Japan’s prime minister set to decide date for snap election
TOKYO: Japanese Prime Minister Shinzo Abe was gearing up to dissolve the lower house of parliament and call a snap general election, Liberal Democratic Party (LDP) secretary-general Toshihiro Nikai confirmed yesterday.
Before Abe’s departure on Monday for New York to attend the UN General Assembly, he told Nikai during a meeting that he “will decide on the timing of the snap election after returning from the UN General Assembly on Friday”.
Yesterday, Nikai, during a meeting of ruling LDP executives, reportedly conveyed Abe’s intentions and relayed to local media the party’s determination to get all of its candidates fielded in the race elected.
The head of the LDP’s junior coalition partner Komeito party, Natsuo Yamaguchi, meanwhile, told a press briefing yesterday he would expedite plans for his party’s participation in the election race, likening the political environment to a “battlefield”.
“We will start considering how to brace for the election, keeping in mind that we are always in a battlefield,” Yamaguchi said.

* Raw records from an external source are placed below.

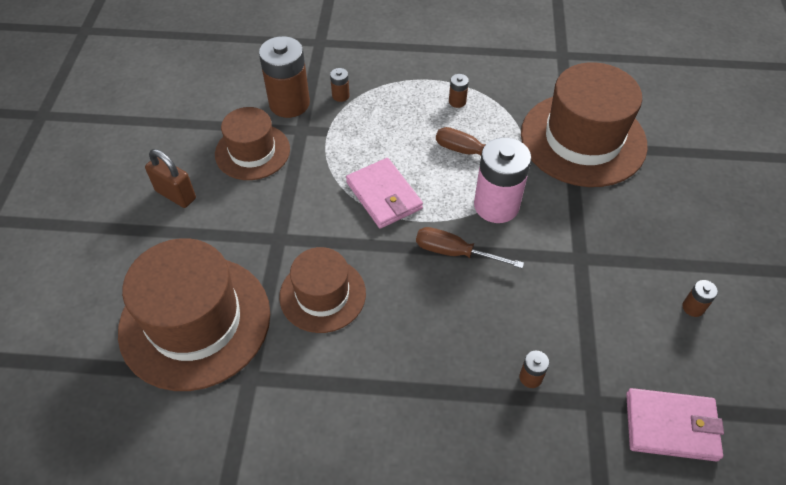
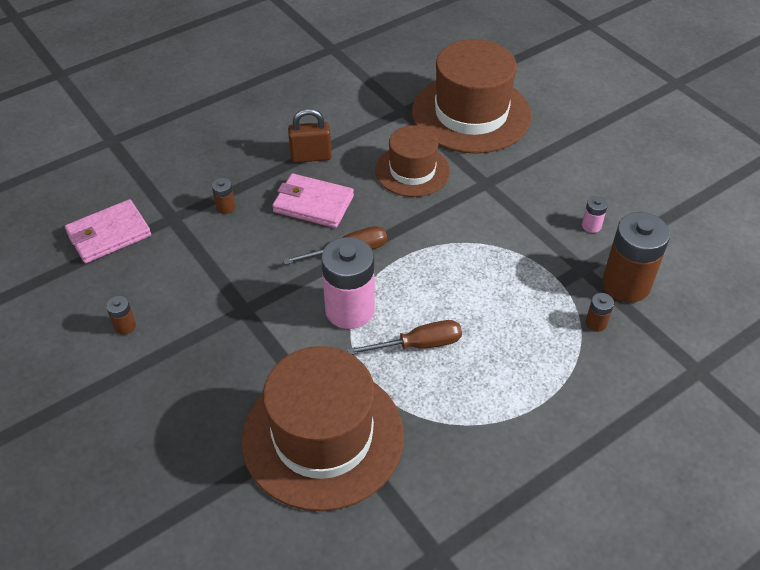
camera: 140 degrees right, 5 degrees down
(176, 195) = (594, 164): brown padlock -> brown padlock (311, 156)
(252, 152) = (591, 226): brown hat -> pink battery
(384, 196) = (448, 259): pink wallet -> pink wallet (313, 204)
(457, 101) = (486, 394): brown battery -> none

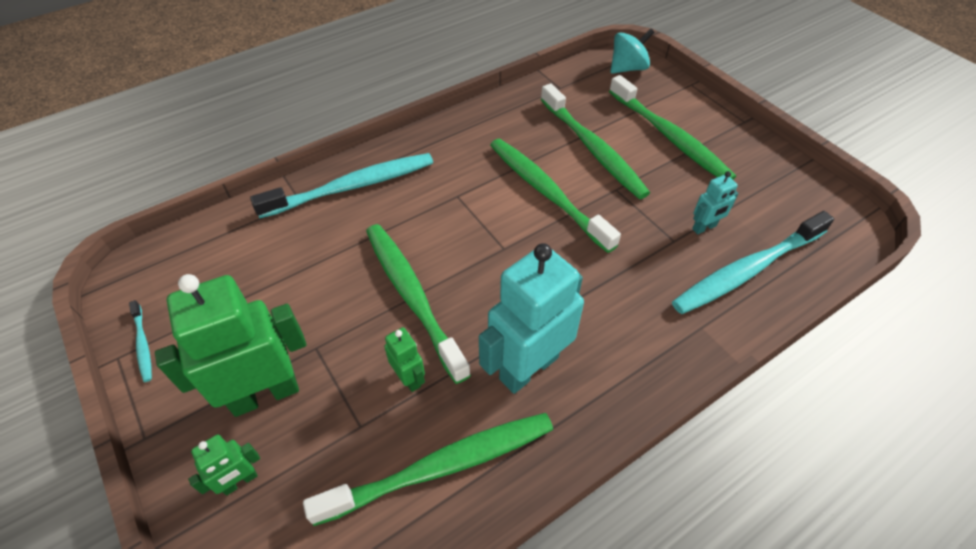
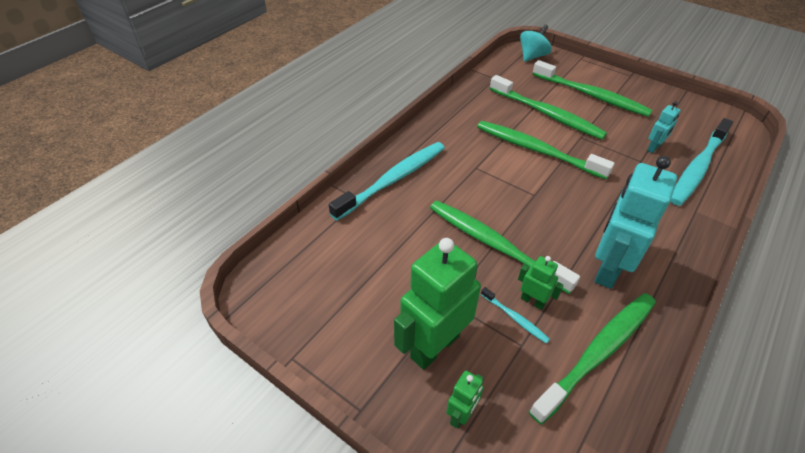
camera: 20 degrees left, 5 degrees down
(143, 344) = (307, 341): turquoise toothbrush -> turquoise toothbrush (515, 318)

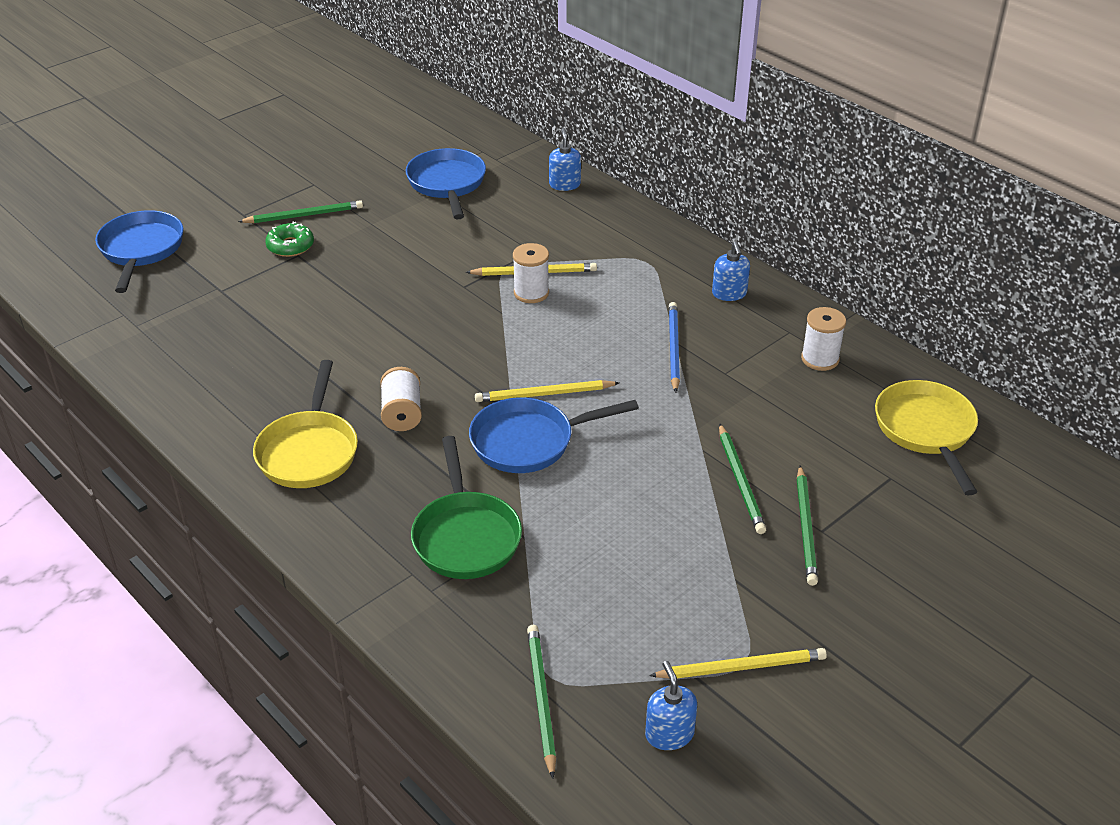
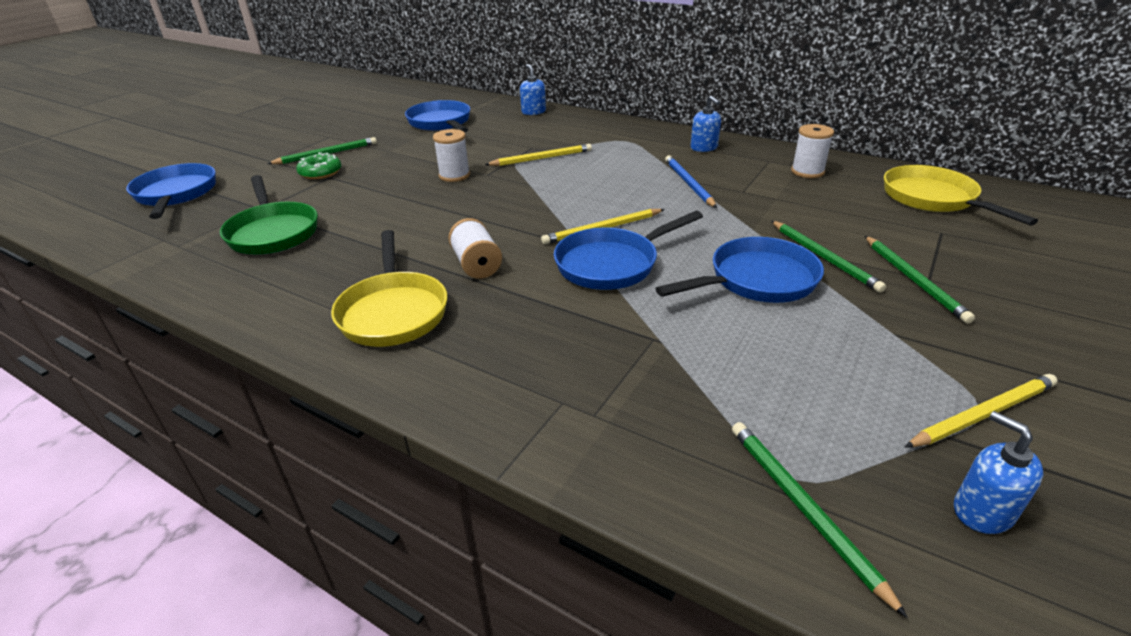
camera: 15 degrees left, 5 degrees down
(465, 536) = (600, 353): green pan -> green pan (273, 232)
(531, 293) = (547, 170): white spool -> white spool (454, 175)
(653, 493) = (756, 280): none -> blue pan

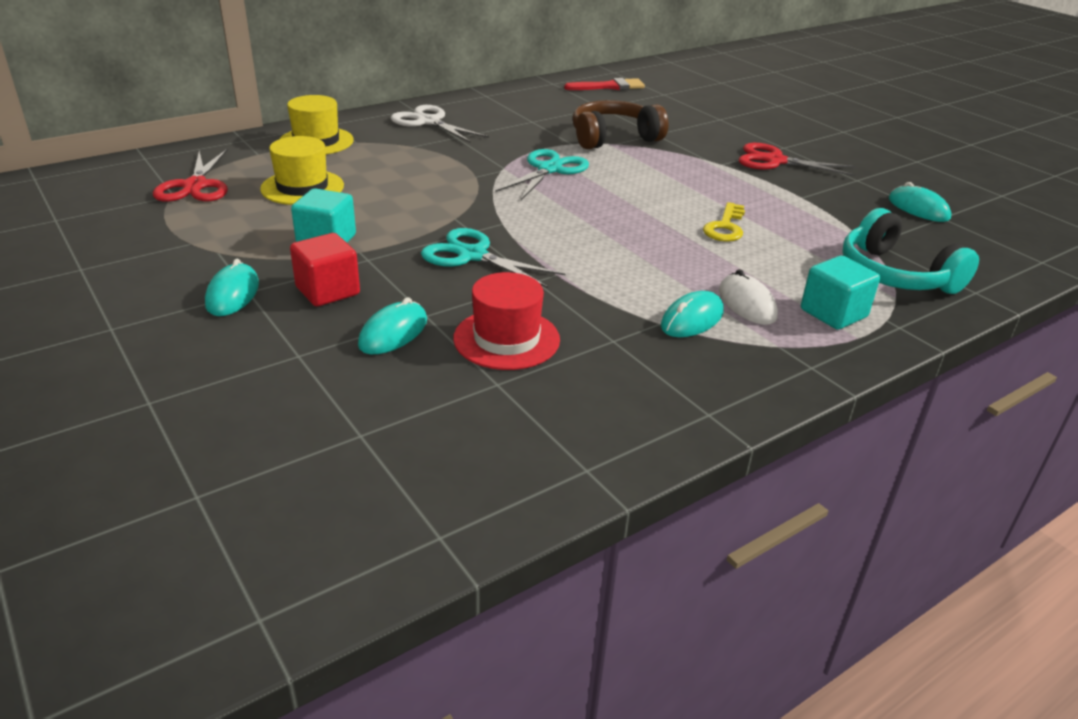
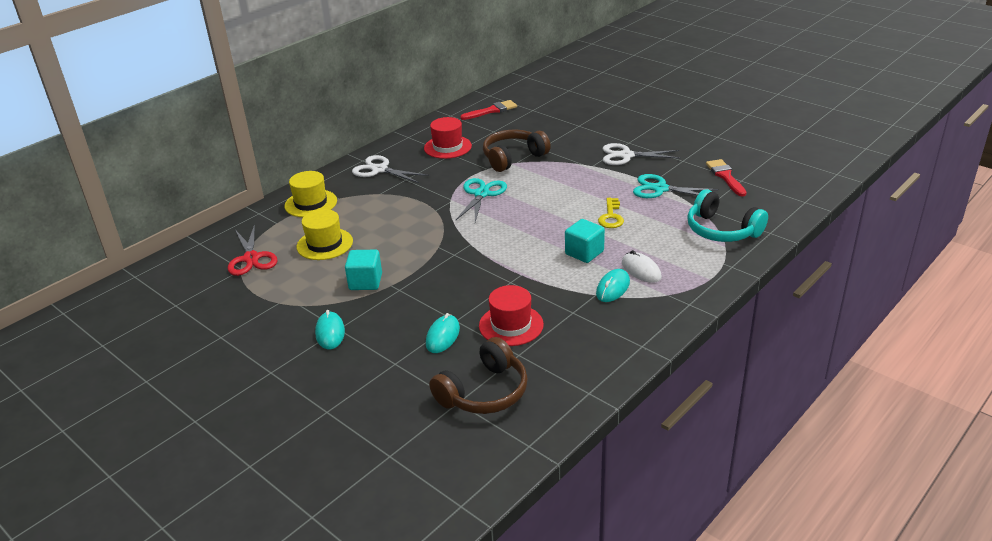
camera: 10 degrees left, 0 degrees up
(328, 291) = (387, 317): red cube -> none
(411, 429) = (484, 392): none -> brown headphones
(472, 255) = (463, 272): turquoise scissors -> turquoise scissors (660, 189)
(531, 113) = (447, 147): none -> red hat
(775, 161) = (626, 155): red scissors -> white scissors
(833, 313) = (692, 266): turquoise cube -> turquoise cube (584, 253)
(918, 208) = (725, 176): turquoise mouse -> red brush

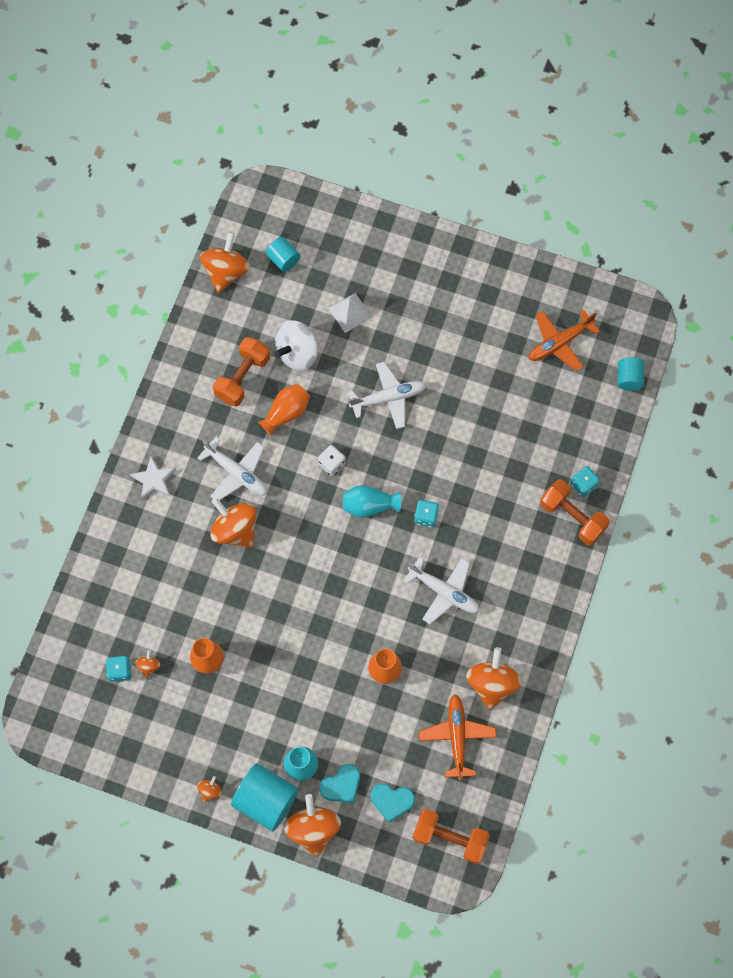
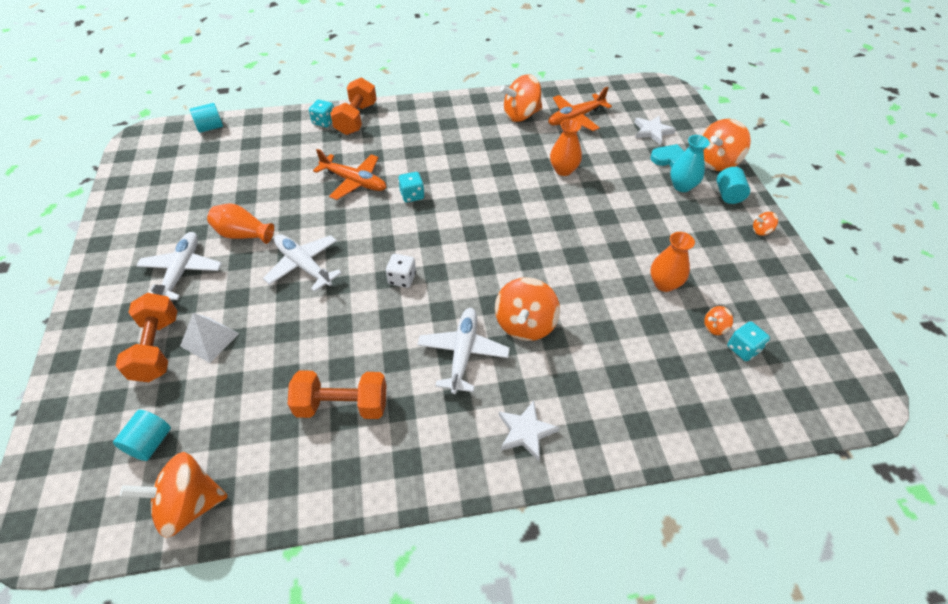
camera: 120 degrees left, 20 degrees down
(266, 800) = (728, 195): turquoise cylinder -> turquoise cylinder, size x0.57
(286, 412) = (365, 342): orange vase -> orange vase (243, 234)
(297, 353) = (284, 365): white spinning top -> none
(369, 506) = (427, 235): turquoise vase -> none
(392, 801) = (652, 131): turquoise heart -> white star
(444, 592) = (470, 162): white plane -> white plane (181, 271)
(450, 838) = (645, 98): orange dumbbell -> orange dumbbell (157, 348)
(560, 343) = (189, 174): orange plane -> orange plane (354, 181)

The chairman of the election strategy committee, Ryu Shionoya, said a solid structure would be established to ensure a victory, while Policy Research Council chairman Fumio Kishida said plans to draft a manifesto would be accelerated.
The opposition camp, however, has criticised Abe’s move to call a snap election, with some accusing the Japanese leader of merely trying to escape from the influence-peddling scandals in which he is implicated and simply engineering a way of staying in power.